If you have both operands already in the NTT domain for ct-pt mul, then a100x difference makes sens (I actually would expect more than 100x). But usually BFV ciphertexts are kept outside of the NTT domain if ct-ct will be involved, because the first and last steps of the tensoring require the ciphertexts to be outside of the NTT domain.

The parameters I used are N=8192, 4 primes for Q and 1 prime for P (the size of the primes is irrelevant for timings).

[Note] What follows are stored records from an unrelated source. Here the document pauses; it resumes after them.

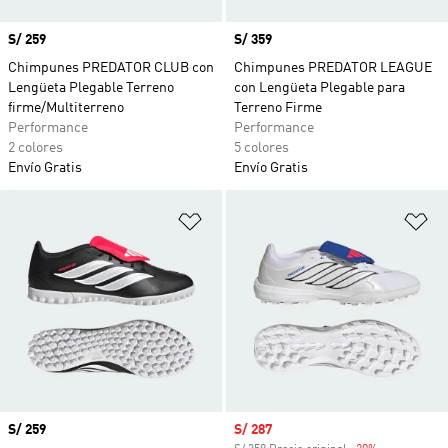
Precio
S/ 259
Precio
S/ 359
Chimpunes PREDATOR CLUB con
Chimpunes PREDATOR LEAGUE
Lengüeta Plegable Terreno
con Lengüeta Plegable para
firme/Multiterreno
Terreno Firme
Performance
Performance
2 colores
5 colores
Envío Gratis
Envío Gratis
Añadir a la lista de deseos
Añ
Precio
S/ 259
Precio de venta
S/ 287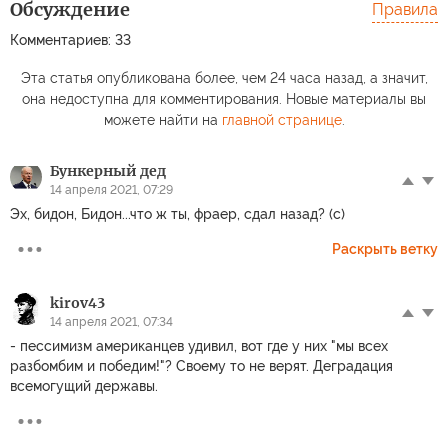
Обсуждение
Правила
Комментариев: 33
Эта статья опубликована более, чем 24 часа назад, а значит,
она недоступна для комментирования. Новые материалы вы
можете найти на
главной странице
.
Бункерный дед
14 апреля 2021, 07:29
Эх, бидон, Бидон...что ж ты, фраер, сдал назад? (c)
Раскрыть ветку
kirov43
14 апреля 2021, 07:34
- пессимизм американцев удивил, вот где у них "мы всех
разбомбим и победим!"? Своему то не верят. Деградация
всемогущий державы.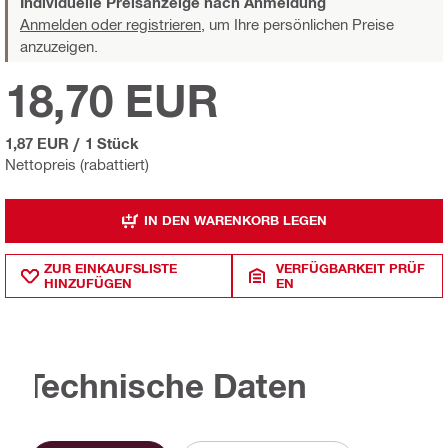
Individuelle Preisanzeige nach Anmeldung
Anmelden oder registrieren,
um Ihre persönlichen Preise
anzuzeigen.
18,70 EUR
1,87 EUR
/
1 Stück
Nettopreis (rabattiert)
IN DEN WARENKORB LEGEN
ZUR EINKAUFSLISTE
VERFÜGBARKEIT PRÜF
HINZUFÜGEN
EN
Technische Daten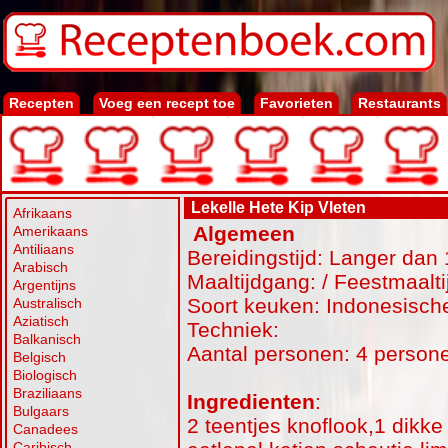
Recepten
Voeg een recept toe
Favorieten
Restaurants
Lekelle Hete Kip Vleten
Afrikaans
Algemeen
Amerikaans
Antiliaans
Bereidingstijd: Langer dan 
Arabisch
Maaltijdgang: / Feestmaalti
Argentijns
Soort keuken: Indonesisch
Australisch
Aziatisch
Techniek:
Balkanisch
Aantal personen: 4 person
Belgisch
Biologisch
Braziliaans
Ingredienten
:
Bulgaars
2 teentjes knoflook,1 dikke
Canadees
Caribisch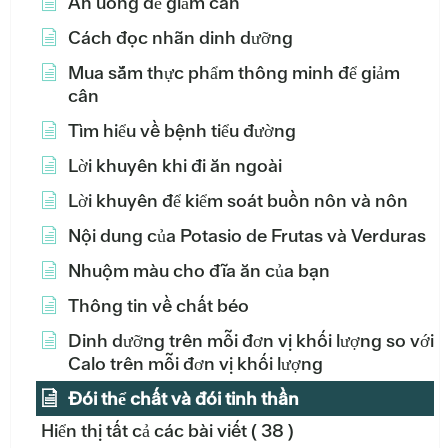
Ăn uống để giảm cân
Cách đọc nhãn dinh dưỡng
Mua sắm thực phẩm thông minh để giảm
cân
Tìm hiểu về bệnh tiểu đường
Lời khuyên khi đi ăn ngoài
Lời khuyên để kiểm soát buồn nôn và nôn
Nội dung của Potasio de Frutas và Verduras
Nhuộm màu cho đĩa ăn của bạn
Thông tin về chất béo
Dinh dưỡng trên mỗi đơn vị khối lượng so với
Calo trên mỗi đơn vị khối lượng
Đói thể chất và đói tinh thần
Hiển thị tất cả các bài viết
( 38 )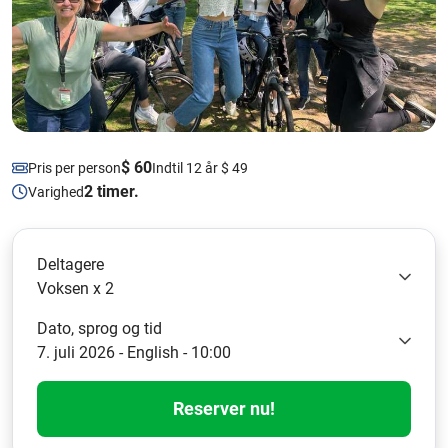
$ 60
Pris per person
Indtil 12 år $ 49
2 timer.
Varighed
Deltagere
Voksen x 2
Dato, sprog og tid
7. juli 2026 - English - 10:00
Reserver nu!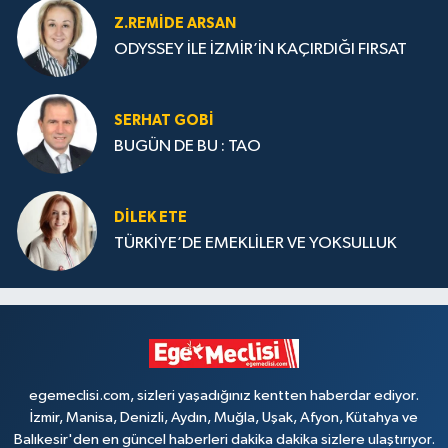
Z.REMIDE ARSAN
ODYSSEY İLE İZMİR’İN KAÇIRDIĞI FIRSAT
SERHAT GOBİ
BUGÜN DE BU : TAO
DILEK ETE
TÜRKİYE’DE EMEKLİLER VE YOKSULLUK
egemeclisi.com, sizleri yaşadığınız kentten haberdar ediyor.
İzmir, Manisa, Denizli, Aydın, Muğla, Uşak, Afyon, Kütahya ve
Balıkesir'den en güncel haberleri dakika dakika sizlere ulaştırıyor.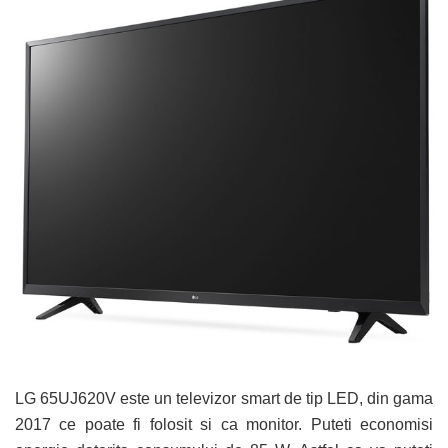
LG 65UJ620V este un televizor smart de tip LED, din gama
2017 ce poate fi folosit si ca monitor. Puteti economisi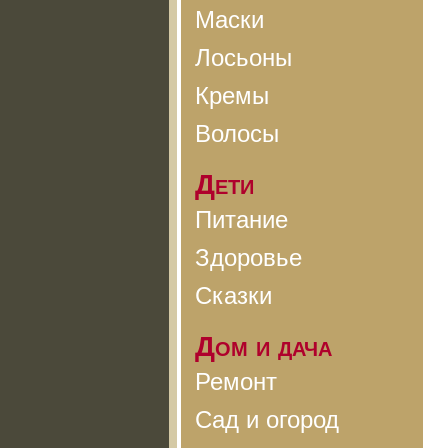
Маски
Лосьоны
Кремы
Волосы
Дети
Питание
Здоровье
Сказки
Дом и дача
Ремонт
Сад и огород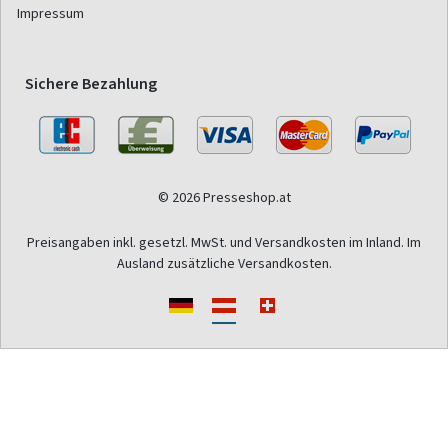
Impressum
Sichere Bezahlung
© 2026 Presseshop.at
Preisangaben inkl. gesetzl. MwSt. und Versandkosten im Inland. Im
Ausland zusätzliche Versandkosten.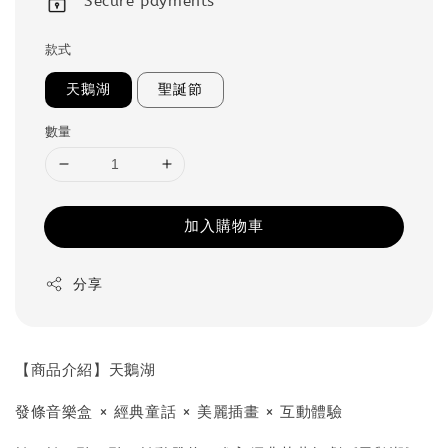
Secure payments
款式
天鵝湖
聖誕節
數量
加入購物車
分享
【商品介紹】天鵝湖
發條音樂盒 × 經典童話 × 美麗插畫 × 互動體驗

There are two reasons why the timings I get are faster. The most likely one is the CPU I used and the second is that Lattigo has a different approach to the quantization than SEAL does. SEAL uses BEHZ-style approach (https://eprint.iacr.org/2016/510.pdf) while Lattigo uses the ModUp and ModDown algorithms from CHKKS (https://eprint.iacr.org/2018/931.pdf).

[mhmughees]

Yeah I think processor difference may be playing a role here as well. Also as you are developer of Lattigo , can you confirm if Lattigo use 32 word size for smaller primes? I can ask this question on Lattigo github if you prefer.

[Pro7ech]

No it doesn't, at the moment everything uses 64-bit modular reduction.

[mhmughees]

Okay I just reran the experiment using aws c5.2xlarge with avx512 enabled

Coefficient modulli = {58,60,40} without special mod. N=8192

and Now

CT*CT ~ 9 ms

which is still higher than your value of ~4ms

[Pro7ech]

I ran a few experiments:

cpu: i9-12900K

SEAL: clang_cl_x64
Lattigo: go 1.18

Scheme: BFV
Params: N=8192, 4 primes Q, 1 prime P

 OP  | SEAL | Lattigo |
MulPt| 1.12 |  0.82   | -> difference probably due to the Montgomery reduction
MulCt| 7.17 |  4.59   | -> expected due to the different implementation
Relin| 1.89 |  1.86   | -> expected and shows that similar implementations lead to similar timings

I get better timings for SEAL with more moduli, without HEXL, so I conclude that most of the difference must be attributed to the CPU.